[What you are asked to do] Only one stretch of the data below is wanted: the lines starting at the one with "M141,57L152,67L132,73L121,62Z" and ending at the one with "50,297C98,328 129,340 185,343L238,221L284,155L341,87Z", both included, given again exactly.
Provided records: Begin
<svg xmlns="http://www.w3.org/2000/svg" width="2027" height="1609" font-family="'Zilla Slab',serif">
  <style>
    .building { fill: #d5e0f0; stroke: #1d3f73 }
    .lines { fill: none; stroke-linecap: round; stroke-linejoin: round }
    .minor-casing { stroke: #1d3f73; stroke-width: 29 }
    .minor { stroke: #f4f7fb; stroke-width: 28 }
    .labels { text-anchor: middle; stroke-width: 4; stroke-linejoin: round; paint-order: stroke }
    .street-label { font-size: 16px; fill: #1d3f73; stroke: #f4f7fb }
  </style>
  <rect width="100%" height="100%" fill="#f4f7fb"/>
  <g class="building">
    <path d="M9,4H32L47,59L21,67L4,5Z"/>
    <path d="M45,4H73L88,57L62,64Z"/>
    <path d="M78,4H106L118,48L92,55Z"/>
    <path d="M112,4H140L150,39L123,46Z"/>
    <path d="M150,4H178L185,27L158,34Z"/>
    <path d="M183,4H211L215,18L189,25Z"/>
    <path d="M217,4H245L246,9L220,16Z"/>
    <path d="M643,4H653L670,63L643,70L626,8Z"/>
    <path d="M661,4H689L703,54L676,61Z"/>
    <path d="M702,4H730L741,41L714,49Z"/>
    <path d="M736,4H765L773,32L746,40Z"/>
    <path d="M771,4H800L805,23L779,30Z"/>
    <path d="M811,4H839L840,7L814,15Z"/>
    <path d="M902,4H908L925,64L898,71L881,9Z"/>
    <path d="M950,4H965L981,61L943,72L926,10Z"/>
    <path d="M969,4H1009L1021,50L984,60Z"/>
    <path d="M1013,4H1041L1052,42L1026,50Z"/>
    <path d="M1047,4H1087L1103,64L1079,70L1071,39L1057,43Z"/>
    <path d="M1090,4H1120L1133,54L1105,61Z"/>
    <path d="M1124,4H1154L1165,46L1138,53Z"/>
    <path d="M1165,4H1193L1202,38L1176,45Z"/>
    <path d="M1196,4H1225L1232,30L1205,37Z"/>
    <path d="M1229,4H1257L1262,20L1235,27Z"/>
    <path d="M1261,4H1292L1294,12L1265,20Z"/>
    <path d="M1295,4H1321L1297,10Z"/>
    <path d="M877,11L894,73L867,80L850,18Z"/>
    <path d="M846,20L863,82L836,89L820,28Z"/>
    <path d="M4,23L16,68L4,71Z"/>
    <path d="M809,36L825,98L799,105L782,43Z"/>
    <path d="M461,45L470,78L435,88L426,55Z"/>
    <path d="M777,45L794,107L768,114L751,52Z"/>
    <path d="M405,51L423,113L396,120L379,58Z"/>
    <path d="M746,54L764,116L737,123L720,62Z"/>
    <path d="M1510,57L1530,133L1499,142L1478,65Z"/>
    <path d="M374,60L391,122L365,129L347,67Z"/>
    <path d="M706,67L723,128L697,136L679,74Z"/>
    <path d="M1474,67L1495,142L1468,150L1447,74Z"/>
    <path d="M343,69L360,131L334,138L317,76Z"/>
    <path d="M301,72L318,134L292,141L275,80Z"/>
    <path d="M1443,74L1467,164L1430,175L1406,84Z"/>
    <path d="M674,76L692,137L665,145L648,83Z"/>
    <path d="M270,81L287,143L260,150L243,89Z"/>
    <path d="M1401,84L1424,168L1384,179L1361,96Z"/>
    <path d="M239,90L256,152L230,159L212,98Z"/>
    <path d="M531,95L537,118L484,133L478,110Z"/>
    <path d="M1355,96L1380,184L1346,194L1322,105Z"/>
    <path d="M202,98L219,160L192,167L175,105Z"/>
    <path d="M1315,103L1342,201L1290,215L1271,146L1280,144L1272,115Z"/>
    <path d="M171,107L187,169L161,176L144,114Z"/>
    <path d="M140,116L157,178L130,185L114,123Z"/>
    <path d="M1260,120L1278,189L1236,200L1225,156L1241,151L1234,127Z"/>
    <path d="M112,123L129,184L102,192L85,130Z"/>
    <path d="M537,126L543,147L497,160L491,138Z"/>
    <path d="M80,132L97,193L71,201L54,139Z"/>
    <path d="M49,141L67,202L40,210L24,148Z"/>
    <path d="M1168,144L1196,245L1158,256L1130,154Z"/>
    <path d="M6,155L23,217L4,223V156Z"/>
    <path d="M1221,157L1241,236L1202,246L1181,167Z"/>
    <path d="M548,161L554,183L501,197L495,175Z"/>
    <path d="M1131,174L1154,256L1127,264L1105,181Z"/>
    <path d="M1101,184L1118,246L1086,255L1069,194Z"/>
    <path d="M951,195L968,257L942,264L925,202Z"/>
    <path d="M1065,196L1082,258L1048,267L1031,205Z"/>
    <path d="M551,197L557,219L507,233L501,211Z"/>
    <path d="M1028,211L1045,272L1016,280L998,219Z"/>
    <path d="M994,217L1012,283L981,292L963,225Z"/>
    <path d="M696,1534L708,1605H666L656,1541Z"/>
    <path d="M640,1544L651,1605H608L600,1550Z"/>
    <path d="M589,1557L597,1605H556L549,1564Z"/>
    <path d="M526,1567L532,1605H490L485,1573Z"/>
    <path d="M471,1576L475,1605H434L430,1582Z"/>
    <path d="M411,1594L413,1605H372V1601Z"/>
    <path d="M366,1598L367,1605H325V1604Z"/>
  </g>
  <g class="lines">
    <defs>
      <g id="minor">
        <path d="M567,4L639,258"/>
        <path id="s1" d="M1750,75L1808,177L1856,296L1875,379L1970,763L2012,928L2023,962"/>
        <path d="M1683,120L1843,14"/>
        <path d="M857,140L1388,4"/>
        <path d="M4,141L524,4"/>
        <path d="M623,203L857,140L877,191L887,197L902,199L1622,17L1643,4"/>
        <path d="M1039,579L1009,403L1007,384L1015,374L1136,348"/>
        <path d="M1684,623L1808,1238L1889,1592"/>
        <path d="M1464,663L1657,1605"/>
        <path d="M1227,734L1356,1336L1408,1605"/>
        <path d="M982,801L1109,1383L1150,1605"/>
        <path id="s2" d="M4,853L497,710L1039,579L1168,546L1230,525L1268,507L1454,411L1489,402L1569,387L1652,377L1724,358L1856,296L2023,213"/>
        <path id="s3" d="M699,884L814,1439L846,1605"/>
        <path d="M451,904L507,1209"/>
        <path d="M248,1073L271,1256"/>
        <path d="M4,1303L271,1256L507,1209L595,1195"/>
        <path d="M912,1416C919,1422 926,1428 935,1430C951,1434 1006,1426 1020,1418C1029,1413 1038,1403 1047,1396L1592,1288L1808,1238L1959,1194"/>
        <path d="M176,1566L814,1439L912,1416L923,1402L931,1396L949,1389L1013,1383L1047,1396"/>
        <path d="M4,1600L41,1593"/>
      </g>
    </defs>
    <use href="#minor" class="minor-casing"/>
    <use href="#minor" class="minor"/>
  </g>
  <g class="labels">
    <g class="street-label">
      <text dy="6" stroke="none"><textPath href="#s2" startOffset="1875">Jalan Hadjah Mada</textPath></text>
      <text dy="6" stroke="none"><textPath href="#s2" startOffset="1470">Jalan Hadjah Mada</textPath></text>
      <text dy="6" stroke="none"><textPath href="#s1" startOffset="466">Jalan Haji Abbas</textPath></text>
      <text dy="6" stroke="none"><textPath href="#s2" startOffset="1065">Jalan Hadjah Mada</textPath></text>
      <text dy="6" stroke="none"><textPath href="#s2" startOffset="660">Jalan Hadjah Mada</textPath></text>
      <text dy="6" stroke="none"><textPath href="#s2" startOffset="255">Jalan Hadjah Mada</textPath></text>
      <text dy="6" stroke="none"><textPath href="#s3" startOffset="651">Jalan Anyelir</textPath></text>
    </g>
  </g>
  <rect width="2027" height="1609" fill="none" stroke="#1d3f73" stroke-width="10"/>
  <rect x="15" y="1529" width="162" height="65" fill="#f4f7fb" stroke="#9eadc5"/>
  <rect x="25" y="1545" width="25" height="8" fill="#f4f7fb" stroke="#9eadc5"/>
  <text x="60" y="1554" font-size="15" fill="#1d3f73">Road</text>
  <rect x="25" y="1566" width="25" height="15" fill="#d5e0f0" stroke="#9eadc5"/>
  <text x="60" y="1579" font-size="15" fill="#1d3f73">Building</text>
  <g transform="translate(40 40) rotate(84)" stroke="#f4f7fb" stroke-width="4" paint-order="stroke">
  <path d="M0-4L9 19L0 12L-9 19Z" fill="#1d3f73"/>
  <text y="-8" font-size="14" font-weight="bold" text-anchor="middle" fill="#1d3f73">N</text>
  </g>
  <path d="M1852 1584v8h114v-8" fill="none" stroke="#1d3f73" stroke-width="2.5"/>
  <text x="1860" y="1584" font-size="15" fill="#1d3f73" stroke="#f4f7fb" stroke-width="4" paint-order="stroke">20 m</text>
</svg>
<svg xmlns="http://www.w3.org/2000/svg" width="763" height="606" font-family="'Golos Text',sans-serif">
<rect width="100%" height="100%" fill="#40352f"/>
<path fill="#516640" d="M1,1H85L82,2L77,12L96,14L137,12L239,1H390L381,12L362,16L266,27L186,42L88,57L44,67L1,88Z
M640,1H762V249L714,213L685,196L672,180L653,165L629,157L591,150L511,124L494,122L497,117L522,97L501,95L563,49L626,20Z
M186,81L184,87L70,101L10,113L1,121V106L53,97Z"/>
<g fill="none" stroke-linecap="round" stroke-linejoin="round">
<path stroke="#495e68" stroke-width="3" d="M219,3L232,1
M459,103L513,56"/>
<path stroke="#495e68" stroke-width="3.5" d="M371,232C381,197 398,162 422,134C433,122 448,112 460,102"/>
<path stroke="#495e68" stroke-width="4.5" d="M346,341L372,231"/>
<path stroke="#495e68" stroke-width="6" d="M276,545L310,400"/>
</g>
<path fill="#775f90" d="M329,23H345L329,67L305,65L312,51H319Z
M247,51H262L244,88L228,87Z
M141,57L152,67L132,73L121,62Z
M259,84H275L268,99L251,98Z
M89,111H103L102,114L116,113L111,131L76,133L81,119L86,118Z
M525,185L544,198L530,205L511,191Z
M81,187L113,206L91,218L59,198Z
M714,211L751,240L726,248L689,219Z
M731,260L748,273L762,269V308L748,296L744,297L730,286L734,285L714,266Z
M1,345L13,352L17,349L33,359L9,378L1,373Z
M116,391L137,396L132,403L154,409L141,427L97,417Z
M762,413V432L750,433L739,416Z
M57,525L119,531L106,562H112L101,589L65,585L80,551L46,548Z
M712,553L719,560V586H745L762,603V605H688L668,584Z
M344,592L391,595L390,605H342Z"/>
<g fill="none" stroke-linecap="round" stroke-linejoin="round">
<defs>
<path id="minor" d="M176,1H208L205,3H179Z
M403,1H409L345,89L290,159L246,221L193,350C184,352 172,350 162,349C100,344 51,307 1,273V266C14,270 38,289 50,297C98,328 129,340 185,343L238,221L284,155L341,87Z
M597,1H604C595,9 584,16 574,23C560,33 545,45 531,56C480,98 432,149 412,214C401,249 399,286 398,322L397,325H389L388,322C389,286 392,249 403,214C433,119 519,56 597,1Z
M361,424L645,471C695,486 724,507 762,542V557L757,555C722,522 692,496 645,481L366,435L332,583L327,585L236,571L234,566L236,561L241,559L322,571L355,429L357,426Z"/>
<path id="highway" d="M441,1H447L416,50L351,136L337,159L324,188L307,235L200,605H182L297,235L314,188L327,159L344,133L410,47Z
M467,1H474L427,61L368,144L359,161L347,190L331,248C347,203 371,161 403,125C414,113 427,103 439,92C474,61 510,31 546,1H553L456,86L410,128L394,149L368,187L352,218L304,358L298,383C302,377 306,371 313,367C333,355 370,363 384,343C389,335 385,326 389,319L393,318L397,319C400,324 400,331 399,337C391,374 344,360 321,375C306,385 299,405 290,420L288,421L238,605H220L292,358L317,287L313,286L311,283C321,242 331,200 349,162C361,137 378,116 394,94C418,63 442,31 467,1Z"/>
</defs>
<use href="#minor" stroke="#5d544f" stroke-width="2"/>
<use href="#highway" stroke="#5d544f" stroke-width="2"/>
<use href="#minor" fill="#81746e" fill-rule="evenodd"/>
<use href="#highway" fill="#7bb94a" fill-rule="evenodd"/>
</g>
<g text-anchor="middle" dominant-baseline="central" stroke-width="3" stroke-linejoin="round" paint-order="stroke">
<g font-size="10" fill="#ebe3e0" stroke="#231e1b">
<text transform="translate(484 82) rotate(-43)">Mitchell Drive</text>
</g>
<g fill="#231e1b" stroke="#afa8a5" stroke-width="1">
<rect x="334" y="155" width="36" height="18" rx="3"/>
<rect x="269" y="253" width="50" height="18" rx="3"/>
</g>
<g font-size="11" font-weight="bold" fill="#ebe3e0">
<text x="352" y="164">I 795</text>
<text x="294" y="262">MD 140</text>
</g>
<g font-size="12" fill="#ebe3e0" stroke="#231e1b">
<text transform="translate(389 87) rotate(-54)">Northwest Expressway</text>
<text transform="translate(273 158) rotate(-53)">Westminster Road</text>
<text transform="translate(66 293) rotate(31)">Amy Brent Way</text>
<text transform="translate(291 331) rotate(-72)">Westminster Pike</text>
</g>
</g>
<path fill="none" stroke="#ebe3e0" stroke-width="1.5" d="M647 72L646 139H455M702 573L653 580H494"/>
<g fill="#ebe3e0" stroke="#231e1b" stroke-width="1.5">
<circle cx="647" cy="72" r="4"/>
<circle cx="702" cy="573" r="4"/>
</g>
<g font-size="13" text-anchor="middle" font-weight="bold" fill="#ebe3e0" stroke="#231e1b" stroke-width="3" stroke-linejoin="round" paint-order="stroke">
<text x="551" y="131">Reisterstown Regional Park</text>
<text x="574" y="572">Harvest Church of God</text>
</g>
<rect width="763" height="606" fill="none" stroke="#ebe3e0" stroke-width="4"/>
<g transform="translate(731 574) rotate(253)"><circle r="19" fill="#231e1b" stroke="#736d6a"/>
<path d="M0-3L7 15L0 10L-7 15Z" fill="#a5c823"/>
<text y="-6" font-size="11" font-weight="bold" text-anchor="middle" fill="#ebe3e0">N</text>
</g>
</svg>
Provided records: End
[Solved problem]
M141,57L152,67L132,73L121,62Z
M259,84H275L268,99L251,98Z
M89,111H103L102,114L116,113L111,131L76,133L81,119L86,118Z
M525,185L544,198L530,205L511,191Z
M81,187L113,206L91,218L59,198Z
M714,211L751,240L726,248L689,219Z
M731,260L748,273L762,269V308L748,296L744,297L730,286L734,285L714,266Z
M1,345L13,352L17,349L33,359L9,378L1,373Z
M116,391L137,396L132,403L154,409L141,427L97,417Z
M762,413V432L750,433L739,416Z
M57,525L119,531L106,562H112L101,589L65,585L80,551L46,548Z
M712,553L719,560V586H745L762,603V605H688L668,584Z
M344,592L391,595L390,605H342Z"/>
<g fill="none" stroke-linecap="round" stroke-linejoin="round">
<defs>
<path id="minor" d="M176,1H208L205,3H179Z
M403,1H409L345,89L290,159L246,221L193,350C184,352 172,350 162,349C100,344 51,307 1,273V266C14,270 38,289 50,297C98,328 129,340 185,343L238,221L284,155L341,87Z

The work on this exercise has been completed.